Strongyloides westeri mainly occurs in foals up to 6 months of age; occasionally, adult horses are also affected. The eggs can be detected in fresh faecal samples by means of flotation. If the faecal sample is already several hours old, detection is carried out using the Baermann-Wetzel method.
Protozoa usually only lead to diseases in foals:
Cryptosporidia can be diagnosed by EIA or in a faecal smear stained with carbol fuchsin. Eimeria leuckarti and giardia can be detected microscopically after enrichment – however, for the detection of giardia, EIA and PCR have a higher sensitivity.
When hay is fed on sand paddocks or if there is insufficient pasture growth, there is a chance that horses take up too much sand when eating – the risk of sand colic increases. Faecal sand can easily be detected directly at the stable or in the practice. To do this, the horse droppings are dissolved in water, e.g. in an examination glove. Sand settles and can be seen on the bottom. A positive detection of sand is conclusive. However, if no sand is excreted, the presence of sand in the digestive tract cannot be excluded.

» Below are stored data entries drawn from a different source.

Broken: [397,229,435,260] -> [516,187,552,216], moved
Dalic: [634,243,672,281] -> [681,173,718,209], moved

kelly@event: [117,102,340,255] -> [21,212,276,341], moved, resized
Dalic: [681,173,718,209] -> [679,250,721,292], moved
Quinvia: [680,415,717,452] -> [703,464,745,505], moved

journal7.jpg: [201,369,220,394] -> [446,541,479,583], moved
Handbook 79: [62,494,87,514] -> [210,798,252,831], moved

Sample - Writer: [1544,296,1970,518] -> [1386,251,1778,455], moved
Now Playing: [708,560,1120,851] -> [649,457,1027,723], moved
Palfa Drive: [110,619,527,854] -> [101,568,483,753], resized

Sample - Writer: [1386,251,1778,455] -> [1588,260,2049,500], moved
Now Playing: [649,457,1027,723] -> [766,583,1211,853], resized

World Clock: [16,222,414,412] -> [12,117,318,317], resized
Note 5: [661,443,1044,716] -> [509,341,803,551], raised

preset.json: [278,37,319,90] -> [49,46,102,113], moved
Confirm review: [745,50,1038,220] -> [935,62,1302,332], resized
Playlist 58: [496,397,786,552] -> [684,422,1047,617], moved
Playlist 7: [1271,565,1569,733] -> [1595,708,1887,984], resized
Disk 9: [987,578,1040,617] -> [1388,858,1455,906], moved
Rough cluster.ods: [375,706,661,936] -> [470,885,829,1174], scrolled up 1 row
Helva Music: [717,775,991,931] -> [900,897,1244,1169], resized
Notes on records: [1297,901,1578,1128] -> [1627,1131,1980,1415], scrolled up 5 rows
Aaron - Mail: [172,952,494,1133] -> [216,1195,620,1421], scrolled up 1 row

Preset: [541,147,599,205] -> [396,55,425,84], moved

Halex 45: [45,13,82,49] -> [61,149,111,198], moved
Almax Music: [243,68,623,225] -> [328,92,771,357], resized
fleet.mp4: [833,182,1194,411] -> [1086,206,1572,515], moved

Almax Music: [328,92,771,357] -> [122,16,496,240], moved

Drinking water for animals:
Aside from infectious diarrhoeal pathogens, there are many other causes that can lead to digestive disorders. Monitoring the food and water quality should not be forgotten. Especially if animals do not have access to drinking water and instead drink from open water points or wells, water quality should be tested at regular intervals. At Laboklin, a drinking water profile particularly tailored to the needs of horses will soon be available.
As in all other mammals, the equine intestinal microbiome also has a close functional connection to the host. A well-functioning digestive system with a well-established intestinal bacterial flora is therefore of essential importance for equine health. Although the causal relationships are still subject to current research, intestinal microbial homeostasis is strongly influenced by factors such as digestive disorders or feed changes. Initial studies on the characterisation of dysbiotic changes of the intestinal microbiome in horses already show promising results. For example, certain members of proteobacteria seem to be significantly overrepresented in horses with faecal water. In contrast, anaerobic clostridia species and members of the phylum Verrucomicrobia are considerably reduced. In the future, targeted testing of the intestinal microbiome could help to diagnose shifts in the intestinal microbiota and identify predispositions for gastrointestinal disorders. Based on this, it would be possible to prevent or treat gastrointestinal disorders already before the onset of clinical signs by using coordinated treatment concepts (e.g. selected pre- and probiotic agents).